The name comes from the turning basin of the Carondelet Canal formerly located on the street, where it now turns on to Orleans by the Municipal Auditorium.

In the late 19th century and early 20th century railroad tracks paralleled the Canal and then turned on to Basin Street, running up the "neutral ground" (as street medians are called locally) to one of the city's main railroad depots on Canal Street.

At one time one of the finest residential streets in the city, it became a red light district around 1870. From 1897 through World War I, the back side of Basin Street was the front of the Storyville red light district, with a line of high end saloons and mansions devoted to music.

After Storyville's closure, Basin Street was temporarily renamed North Saratoga. The majority of Storyville was demolished and replaced with the Iberville Projects.

Basin Street formerly continued on the other side of Canal Street to Common Street, today known as Elk Place, which after two blocks becomes Loyola Avenue on the upper side of Common Street. The equivalent street paralleling Rampart one block back on the other side of Louis Armstrong Park in the Treme neighborhood is Saint Claude.

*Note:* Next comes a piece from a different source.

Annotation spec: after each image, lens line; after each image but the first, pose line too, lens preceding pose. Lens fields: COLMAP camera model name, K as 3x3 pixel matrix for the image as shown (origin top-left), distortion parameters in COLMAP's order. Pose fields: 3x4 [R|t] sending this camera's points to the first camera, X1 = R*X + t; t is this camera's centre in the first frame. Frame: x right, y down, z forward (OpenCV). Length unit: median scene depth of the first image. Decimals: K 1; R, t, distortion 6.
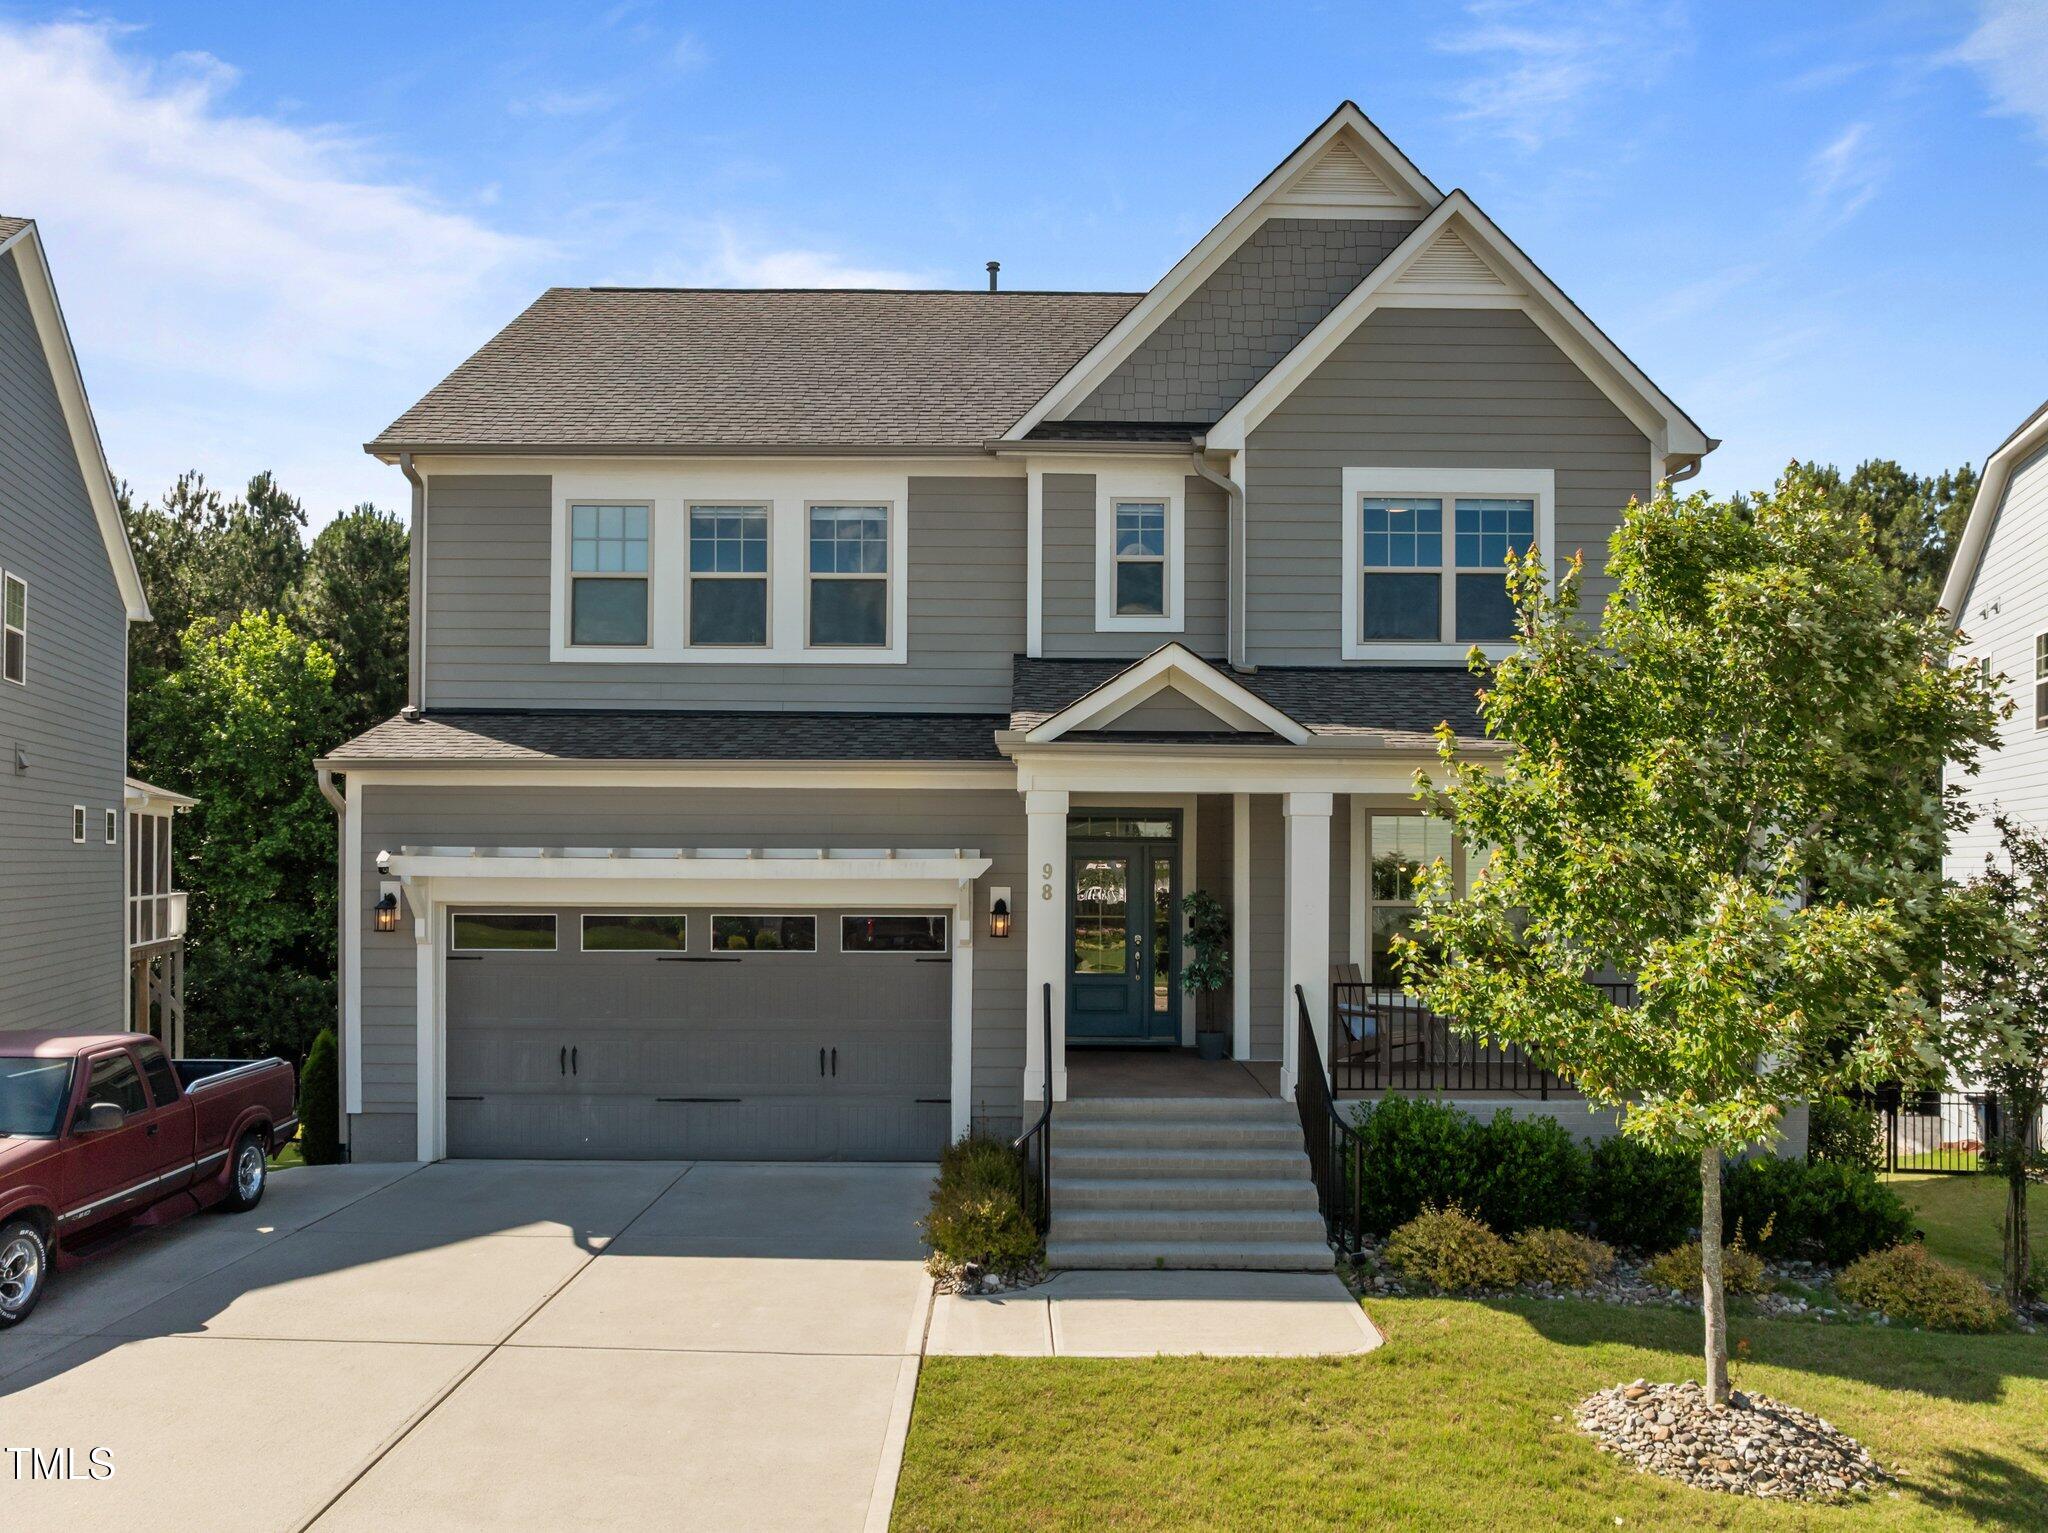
lens RADIAL K [[1561.4, 0, 1025.3], [0, 1561.4, 770.7], [0, 0, 1]] dist [-0.013895, -0.004558]
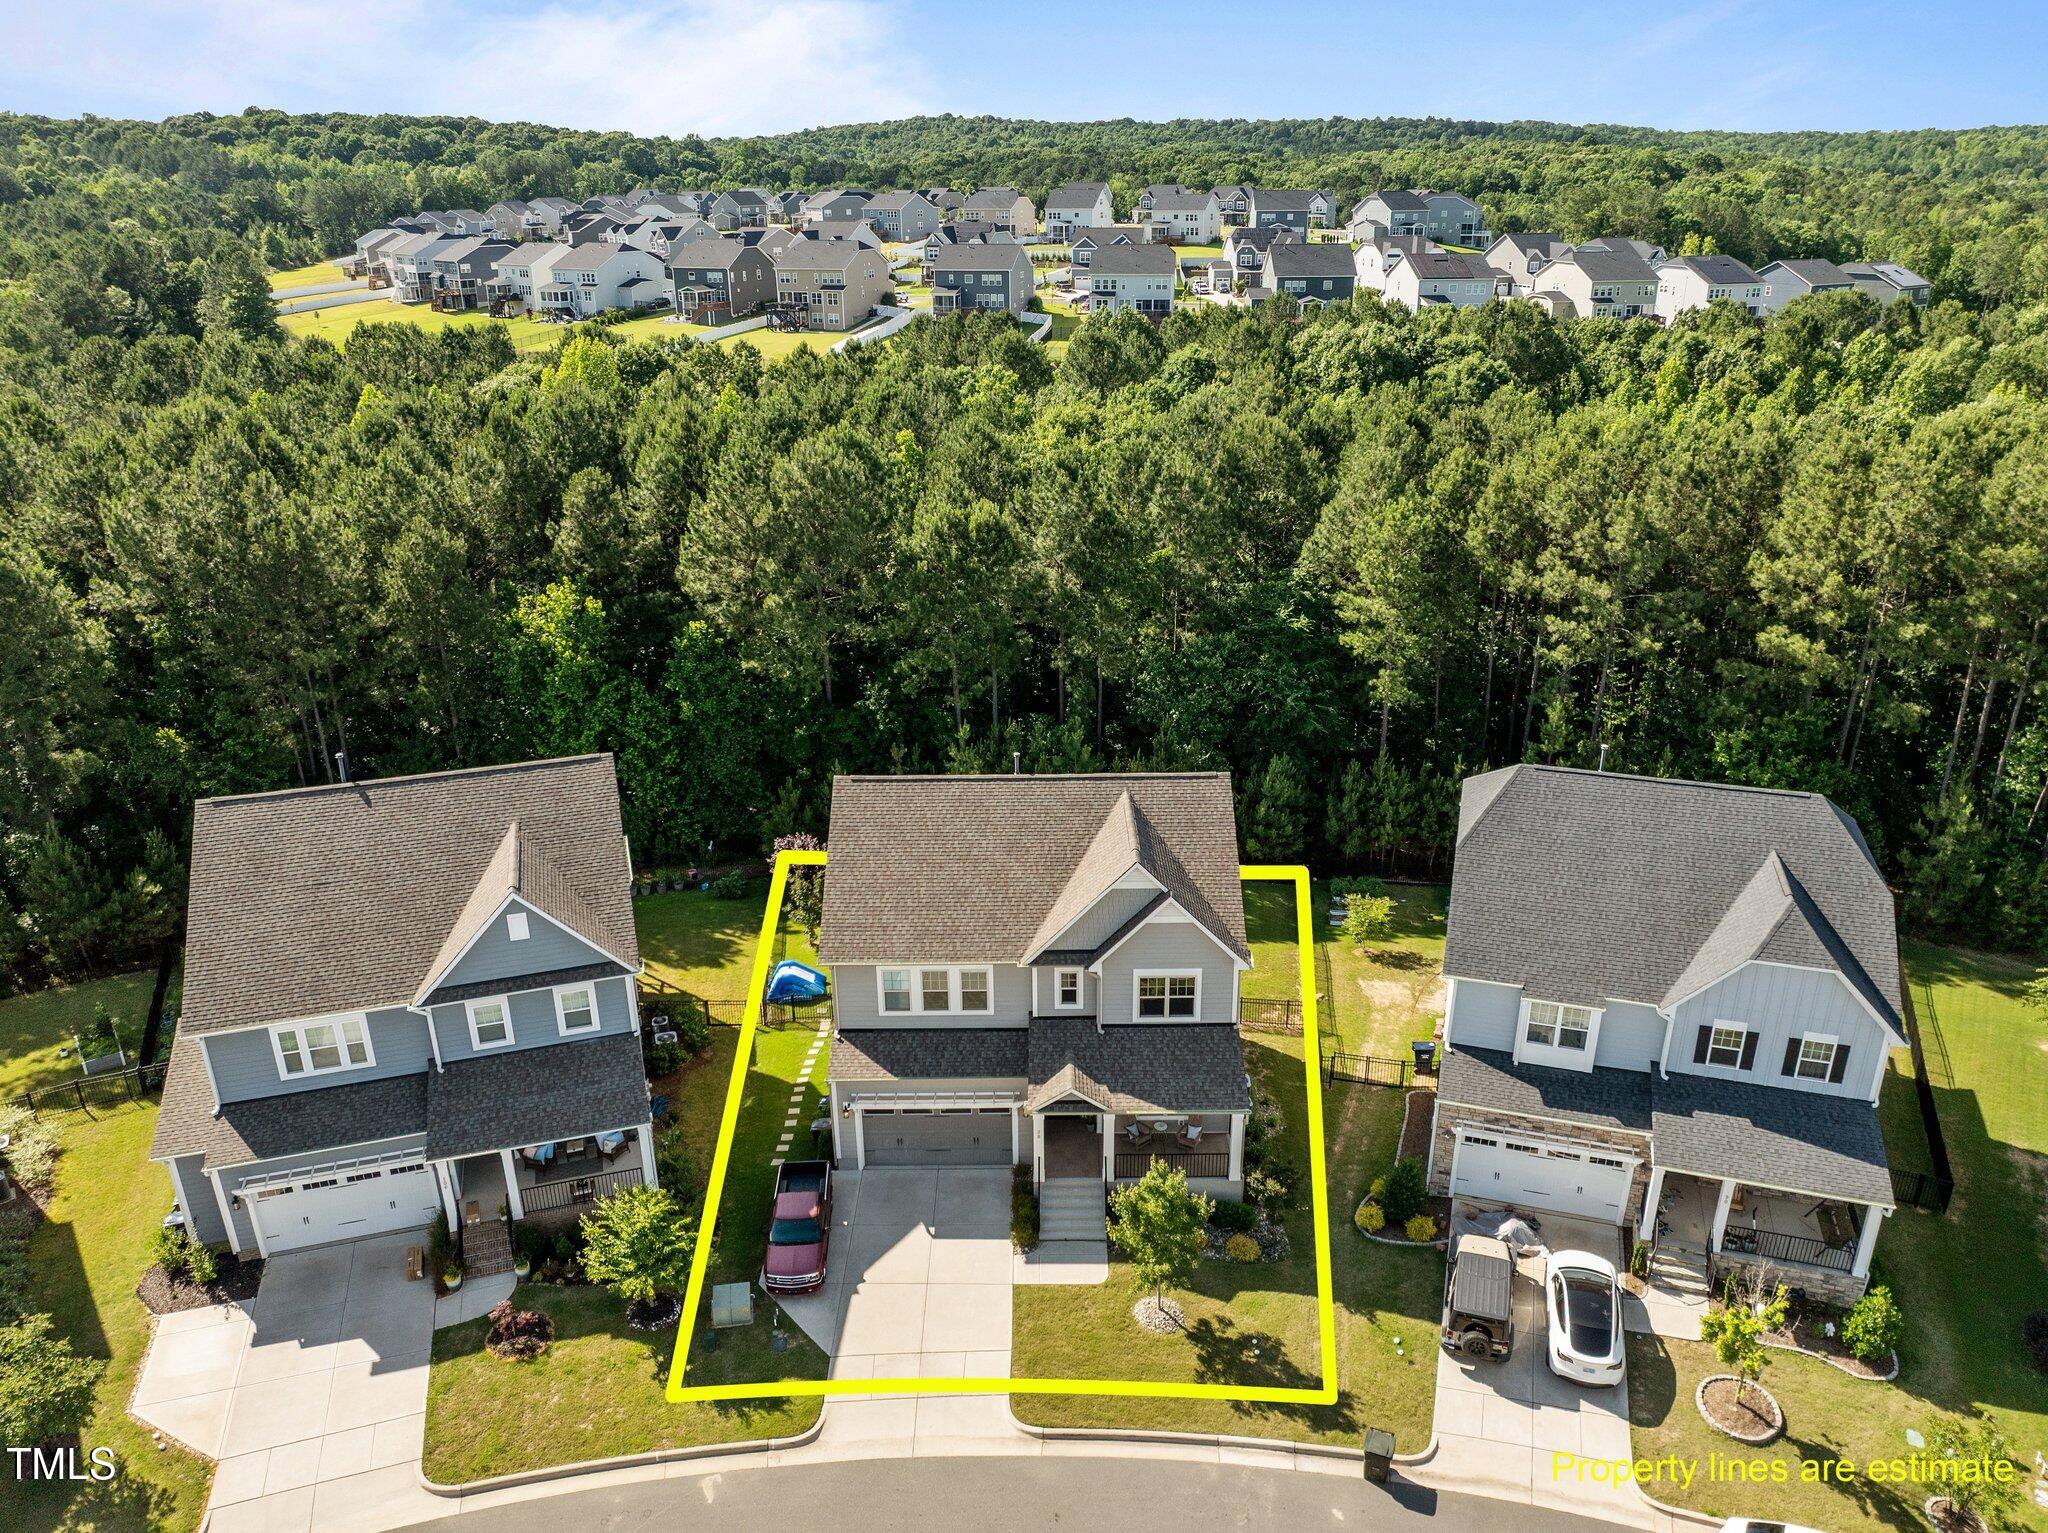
lens RADIAL K [[1429.6, 0, 1024.2], [0, 1429.6, 764.4], [0, 0, 1]] dist [-0.002440, -0.000101]
pose [[0.999822, -0.013376, -0.013330, 0.042744], [0.017465, 0.923410, 0.383416, -2.458913], [0.007181, -0.383581, 0.923479, -2.178535]]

There is a series of monuments on the neutral ground of Basin Street, including statues of Simón Bolívar, Benito Juárez, and Francisco Morazán, and a metal sign commemorating Storyville.

==In popular music==
Basin Street was commemorated in the song "Basin Street Blues" published by Spencer Williams in 1926. There have been many recordings of this jazz standard including:
- Recordings by Louis Armstrong (both in 1928, as a solo artist and along with His Hot Five in 1938, vocal, #20)
- The Charleston Chasers (under the direction of Benny Goodman, 1931, Jack Teagarden, vocal, #14)
- Benny Goodman and His Orchestra (1934, #14)
- Bing Crosby and Connee Boswell (1937, vocal, #12)
- Ella Fitzgerald as a solo artist along Sly Oliver & His Orchestra (1947, #16)
- Miles Davis in 1963

Basin Street is also mentioned in the song “Christmas in New Orleans” by Louis Armstrong.